We got him over the weekend, and took off Monday to try to acclimate him to his crate and slowly get him used to being a lone for a few hours here and there. To acclimate him, we lured him in with pork liver treats, and made it a fun experience to be in and around the crate. We closed the door slowly and kept feeding him treats, etc. etc. (you probably know the technique). All was fine down that road, but he hasn't progressed nearly as fast as we had anticipated, and we cannot get him to be calm with the door closed for more than a few short minutes (however he still likes to be in there with the door open at any time of day). Today is the day my fiancé and I have to work, and he is going to be home, in his crate, for about 3 hours before I can come home and let him out, play with him, and then put him back in the crate for another hour or two. My concern is - is it okay to just leave/ignore a wailing howling biting-the-door jumping-up-and-down barking anxietal puppy in his crate for a few hours? Will he eventually get the hang of being alone? Or is this just more traumatic and counter productive? We gave him a Kong stuffed with liver treats, canned dog food, and peanut butter, so hopefully when he calms down (if ever) he'll see that he has something cool to gnaw on. Anyone know if we're okay leaving him - are we in the right?

Thanks a lot!


----------



## BernerMax (Mar 15, 2013)

Sounds tough, we never could do it.... maybe a puppyproofed, easy clean floored room (like the bathroom ) or babygate off the kitchen might be more comfortable for him with a big raw beef bone to keep him occupied....


----------



## Yankee (Mar 4, 2014)

BernerMax said:


> Sounds tough, we never could do it.... maybe a puppyproofed, easy clean floored room (like the bathroom ) or babygate off the kitchen might be more comfortable for him with a big raw beef bone to keep him occupied....


We tried an exercise pen - but it looks like whenever there is any sort of barrier between us and him, and he cannot find us (when he's actively looking), he triggers. We saw a worse temperament when he had more room to run around and express his anxiety - his pacing back and forth worried us.


----------



## elrohwen (Nov 10, 2011)

My puppy cried in the crate for a very long time, and still does it occasionally. He has been in there while we were at work from the second day we had him. It's fine, and totally normal and most get the hang of it pretty quickly.

> **Listed records**
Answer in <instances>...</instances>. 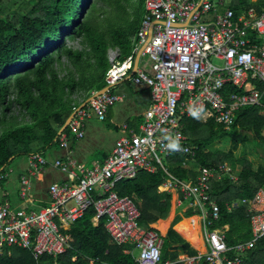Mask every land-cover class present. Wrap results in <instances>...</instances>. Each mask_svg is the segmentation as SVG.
I'll return each instance as SVG.
<instances>
[{"label": "built area", "instance_id": "1", "mask_svg": "<svg viewBox=\"0 0 264 264\" xmlns=\"http://www.w3.org/2000/svg\"><path fill=\"white\" fill-rule=\"evenodd\" d=\"M214 1L145 0L132 55L122 61L117 53L110 54L107 90L85 107L75 108L69 133L61 134L60 148L68 150L67 156L50 161L40 153L28 158L30 173L51 166L71 176L72 181L51 184V205L38 212L13 210L9 200L0 205V257L11 255L14 248L30 251L35 260L64 254L72 242L71 227L94 208L93 222L106 220L113 245L133 246L127 253L135 257L139 252L140 257H135L138 264H163L162 236L153 228L141 227V212L134 200L115 190L117 183L133 179L141 171L154 174L158 167L167 174L169 186L179 192L180 204L200 214L203 222L207 252L180 263L242 264V257L264 239V187L242 202L250 218L251 241L231 248L227 228H216L222 210L212 190L216 179L229 176L232 181L239 180L233 166L200 167L195 180L182 181L169 174L165 160L173 153L185 157L182 165L195 159L197 147L183 133V119L213 122L228 130L241 109L258 107L264 101V0H247L253 6L244 7L239 15L231 8L236 0H230L223 13H218L217 7L224 6V1ZM140 49L141 57L149 58L150 72H133ZM128 79L150 92L151 106L139 131L131 130L118 139L102 164L85 168L74 158L69 136L85 137L86 122L92 116L104 121L109 109L121 101L116 86ZM228 86L240 94L226 95ZM173 142H178V149L169 147ZM12 173L11 169L1 173L0 181ZM21 184L20 198L27 200L32 179L23 176Z\"/></svg>", "mask_w": 264, "mask_h": 264}, {"label": "trees", "instance_id": "2", "mask_svg": "<svg viewBox=\"0 0 264 264\" xmlns=\"http://www.w3.org/2000/svg\"><path fill=\"white\" fill-rule=\"evenodd\" d=\"M25 1L26 7L15 11L20 2L11 0L6 5L0 0V174L15 158L44 154L59 145L58 134L74 109L106 88L110 52L118 50L122 61L131 55L145 15V0ZM98 3L114 8L105 23L99 17L105 10H99ZM251 6L247 0H236L231 8L239 15ZM76 40L78 48L69 45ZM226 91V95L240 94L231 86ZM182 126L189 142L197 147L195 159L182 165L185 157L173 153L166 158L167 169L179 180H195L200 167L236 165L232 155L212 150L221 141L264 146V101L258 107L241 109L228 130L195 119H183ZM64 133H69V127ZM242 164L238 181L229 176L216 179L212 190L222 210L216 228L229 227L227 243L231 248L251 241L250 218L242 202L264 187V166L255 169L247 161ZM166 177L158 167L154 174L141 171L116 184L118 195L132 198L141 212V227L151 229L168 218L172 197L158 192ZM95 216L91 208L71 227L72 242L64 254L35 260L30 251L14 248L11 255L0 257V264H138L127 253L133 246L113 245L106 220L95 224ZM176 230L186 238L193 236L184 225ZM180 251L188 258L199 256L172 227L163 238L162 263L182 264ZM242 264H264V239L242 257Z\"/></svg>", "mask_w": 264, "mask_h": 264}, {"label": "crops", "instance_id": "3", "mask_svg": "<svg viewBox=\"0 0 264 264\" xmlns=\"http://www.w3.org/2000/svg\"><path fill=\"white\" fill-rule=\"evenodd\" d=\"M135 43L136 37L134 38V45ZM114 53H117L119 58L118 50ZM142 65L143 67H141ZM138 69L151 71L149 62L142 63V57L139 60L137 70ZM133 72H136L134 68ZM115 93L121 97V101L109 109L104 121H99L95 116H92L86 122L85 137L79 139L72 135L69 136L70 150L77 162L85 168H92L97 163L102 164L113 151L118 139L129 134L131 130L139 131L144 119V114L151 106L149 90L143 88V86L135 85L129 79L120 82L115 88ZM124 125H127L128 128H124ZM67 154L68 150L61 149L59 143L58 146L49 149L43 155L48 160L52 161L57 158H65ZM28 158L29 157L15 158L4 169V171L11 169L13 173L7 180L0 181V205H2L5 200H9L13 210L23 208L31 212H38L51 205L49 186L53 183L71 182L72 177L51 166H47L36 173L34 172V174L30 173ZM76 174L79 176V173ZM23 176L30 177L33 182L31 196L27 200H22L20 198V189L22 186L21 178ZM158 192L160 194L171 195V211L166 220L158 221L152 228L157 230L162 238H165L169 230L173 227L174 231L190 244L199 255L205 254L207 248L200 214L189 210L187 205L180 204L179 200L181 196L179 192L174 187L169 186L166 179L162 185L159 186ZM190 213L193 214V216L186 218ZM179 219L180 222L175 226L174 224ZM162 224H165L164 231L162 230ZM181 225H184L185 228L193 234L192 238H186L176 230L177 227ZM227 230H229V227H227ZM135 257L137 258V253ZM184 258L188 257L183 255L180 251L179 261L184 260Z\"/></svg>", "mask_w": 264, "mask_h": 264}, {"label": "rangeland", "instance_id": "4", "mask_svg": "<svg viewBox=\"0 0 264 264\" xmlns=\"http://www.w3.org/2000/svg\"><path fill=\"white\" fill-rule=\"evenodd\" d=\"M11 0H3L4 4H8ZM13 1H18L20 2V6L18 8L14 9L15 11H20L24 7H26L27 3L25 0H13ZM136 1V0H134ZM224 1V6L222 7H217V12L218 13H223L224 10L229 6V1L230 0H223ZM213 2H215L213 0ZM98 9L99 10H105L103 12L99 13L100 20H102V23L107 22L109 17L111 16L112 9L114 8H108L105 6L103 3H98ZM26 11V10H24ZM79 41L76 40L74 42L69 43L70 46H74L76 48L79 47ZM112 52H110L111 54ZM143 62H149L148 57H142V63ZM214 63L218 64V61H214ZM143 67V65L141 66ZM74 112V111H73ZM213 151H222L228 155H232L235 160H236V165L233 166V168L237 171V175L240 176V173L243 170V164L242 161H247L251 163L255 169H258L260 166H264V146H261L258 143H252V142H247L246 144H241L239 146H236L234 143L229 142V141H221L217 144H215L212 147ZM229 164H231L229 162ZM189 224V223H188ZM190 225V224H189ZM189 242V241H188ZM204 253V252H203ZM140 257V253L137 252V258Z\"/></svg>", "mask_w": 264, "mask_h": 264}, {"label": "water", "instance_id": "5", "mask_svg": "<svg viewBox=\"0 0 264 264\" xmlns=\"http://www.w3.org/2000/svg\"><path fill=\"white\" fill-rule=\"evenodd\" d=\"M142 51H143V49H140L139 52H138V54H137V56H136L135 67H134L135 71L137 70L139 60H140V58H141V56H142ZM106 90H107V89L105 88L103 91H99L98 93L94 94L92 97H90V98L88 99V101H87L85 104H82L81 107H85L86 105H88L89 103H91V101H92L94 98H96V97L99 96V95H102L103 92L105 93ZM79 108H80V107H79ZM74 115H75V111L70 115V117L67 119V121H66V123L64 124V126L61 128V130H60V132H59V134H58L59 136H60V135H61V134H62V133L68 128V126H69L70 122L72 121Z\"/></svg>", "mask_w": 264, "mask_h": 264}, {"label": "clouds", "instance_id": "6", "mask_svg": "<svg viewBox=\"0 0 264 264\" xmlns=\"http://www.w3.org/2000/svg\"><path fill=\"white\" fill-rule=\"evenodd\" d=\"M170 148H173V149H178L179 148V144L178 142H173L169 145Z\"/></svg>", "mask_w": 264, "mask_h": 264}]
</instances>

> **Task set**
[a] Quote the stretch of the crate-training thread from "## BernerMax (Mar" through "(Mar 4, 2014)".
[b] According to the crate-training thread, what was the Kong stuffed with?
[c] Write what comes next in the crate-training thread, picking up after its final sentence.
The entries are material separate from the crate-training thread.

> **Answers to the tasks**
[a]
## BernerMax (Mar 15, 2013)

Sounds tough, we never could do it.... maybe a puppyproofed, easy clean floored room (like the bathroom ) or babygate off the kitchen might be more comfortable for him with a big raw beef bone to keep him occupied....


----------



## Yankee (Mar 4, 2014)

[b] Liver treats, canned dog food, and peanut butter.

[c]
And it's far better to ignore the behavior than to reinforce it by going to him when he cries. He'll just learn to cry more if it brings you running.


----------



## Yankee (Mar 4, 2014)

elrohwen said:


> My puppy cried in the crate for a very long time, and still does it occasionally. He has been in there while we were at work from the second day we had him. It's fine, and totally normal and most get the hang of it pretty quickly.
> 
> And it's far better to ignore the behavior than to reinforce it by going to him when he cries. He'll just learn to cry more if it brings you running.


 Okay - I will just leave him in there, then! He was still yelping when I let him out after being gone 3 hours today (I stood by the window and heard him going nuts). I guess it'll pass with time!


----------



## Arya of House Stark (Jan 14, 2014)

I lucked out in that Zoe loves her crate, but Esme would cry for a long time if she was in there as a puppy. Like everyone else said, it's okay to ignore them--they'll eventually figure out that whining gets them nowhere, haha. 

What you could do to soothe him is put something that has your scent on it-old blanket, old shirt, pillow, etc in the crate so he'll feel a wee bit more comfortable. I tried it with Esme and it worked pretty well.


----------



## Yankee (Mar 4, 2014)

Arya of House Stark said:


> I lucked out in that Zoe loves her crate, but Esme would cry for a long time if she was in there as a puppy. Like everyone else said, it's okay to ignore them--they'll eventually figure out that whining gets them nowhere, haha.
> 
> What you could do to soothe him is put something that has your scent on it-old blanket, old shirt, pillow, etc in the crate so he'll feel a wee bit more comfortable. I tried it with Esme and it worked pretty well.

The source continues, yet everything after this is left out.